Uiteindelijk werden Mezinova en haar twee collega’s bevrijd. De Russen hadden gedeeltelijk gelijk met hun beschuldigingen. In het van de buitenwereld afgesneden dierenasiel – er was geen water, geen elektriciteit, geen internet – vond Mezinova een manier om via een verborgen gsm te telefoneren. Ze tikte tijdens de dag berichten in en bewaarde die op haar telefoon. Later wandelde ze naar een plek op een heuvel in de buurt waar ze bereik had en de berichten kon verzenden.

Hulpkreten

Haar assistent in Kiev ontving de berichten en stuurde ze door naar een uitgebreid netwerk van dierenrechtenorganisaties en politieke partijen in Europa, die een campagne opzetten om haar asiel te helpen. Die activiteit had Mezinova het leven kunnen kosten, zeker als je bedenkt dat ze niet alleen informatie over de noden van haar asiel doorgaf, maar ook inlichtingen bezorgde over de Russische bewegingen in de omgeving.

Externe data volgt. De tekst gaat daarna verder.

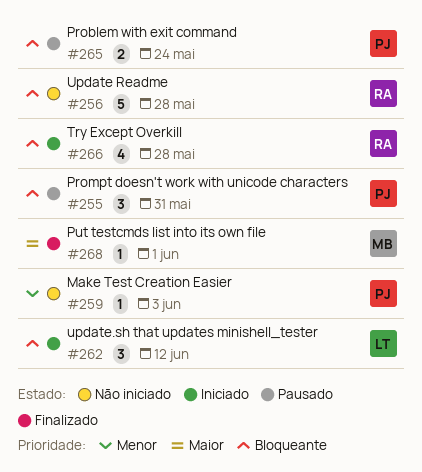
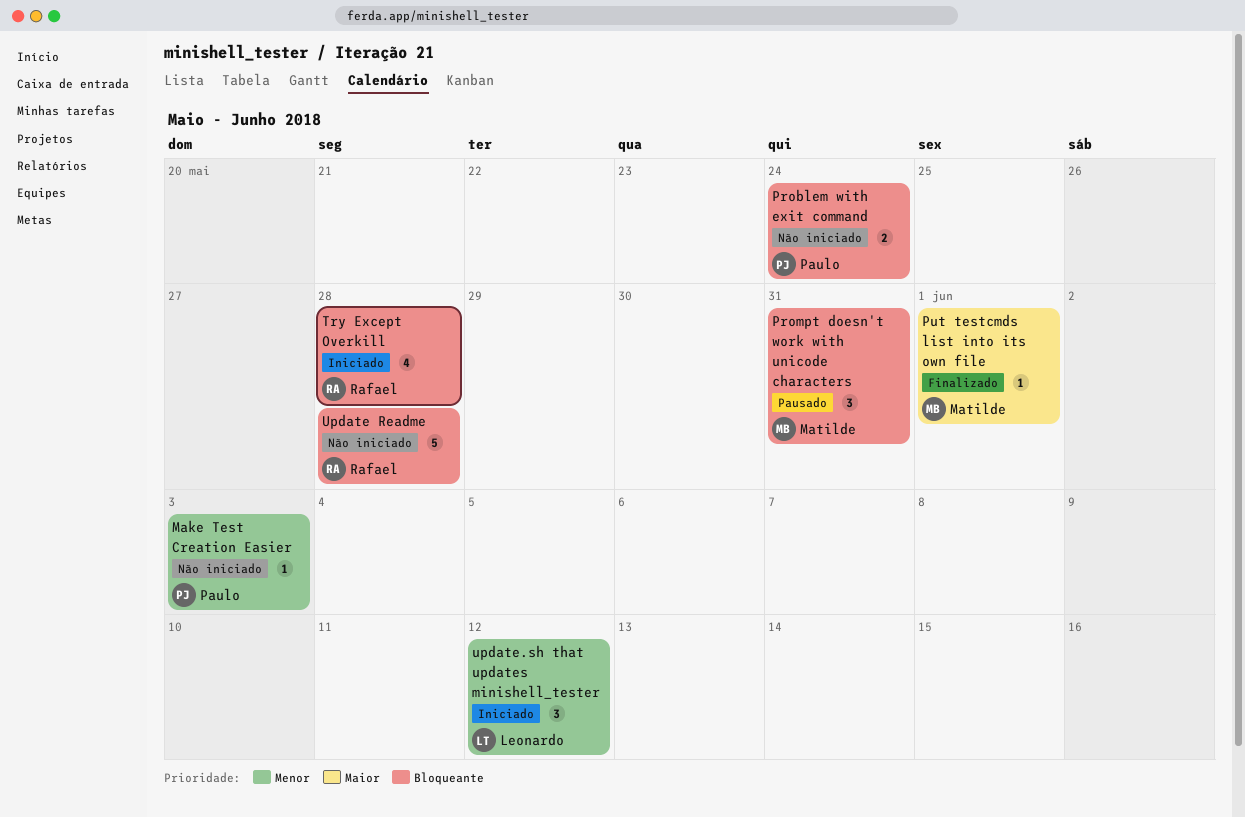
Problem with exit command, status: Pausado -> Não iniciado
Prompt doesn't work with unicode characters, owner: Paulo -> Matilde
update.sh that updates minishell_tester, priority: Bloqueante -> Menor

Als gevolg van haar activisme en hulpkreten kwam begin april een stroom van vrijwilligers van dierenorganisaties uit heel Europa naar Sirius op gang, meteen nadat de regio door het Oekraïense leger bevrijd was. Ze hielpen met het voederen van de dieren en met de zoektocht naar een nieuwe thuis in Oekraïne en elders. Voor de oorlog bedroeg het aandeel van geadopteerde dieren buiten Oekraïne ongeveer 10 procent. Halverwege de zomer was dat 70 procent.

Tegen het einde van de zomer was het enthousiasme voor Oekraïense dieren danig afgenomen. Maar de dieren bleven toestromen bij Sirius. “We zeggen niet nee”, roept Mezinova uit. Telkens als het Oekraïense leger een deel van het grondgebied bevrijdt, valt een nieuwe stroom dieren te verwachten. De laatste golf kwam in november uit de omgeving van Cherson. Sirius is goed bekend bij het leger en vrijwilligers, en velen denken eerst aan de organisatie als ze op zoek zijn naar opvang.

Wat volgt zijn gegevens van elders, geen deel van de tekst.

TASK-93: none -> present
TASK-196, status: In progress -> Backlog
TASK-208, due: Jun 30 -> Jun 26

En ook al overschrijdt Sirius ver zijn capaciteit, net zoals de meeste dierenasielen in Oekraïne, toch kijkt Mezinova uit naar de toekomst. “We hopen snel het kattenhuis te voltooien, wat ook de plannen van Poetin zijn”, zegt ze lachend. Ze staat te midden van een half afgewerkte structuur en tientallen katten die wachten op een nieuwe thuis, in Oekraïne, Europa of elders.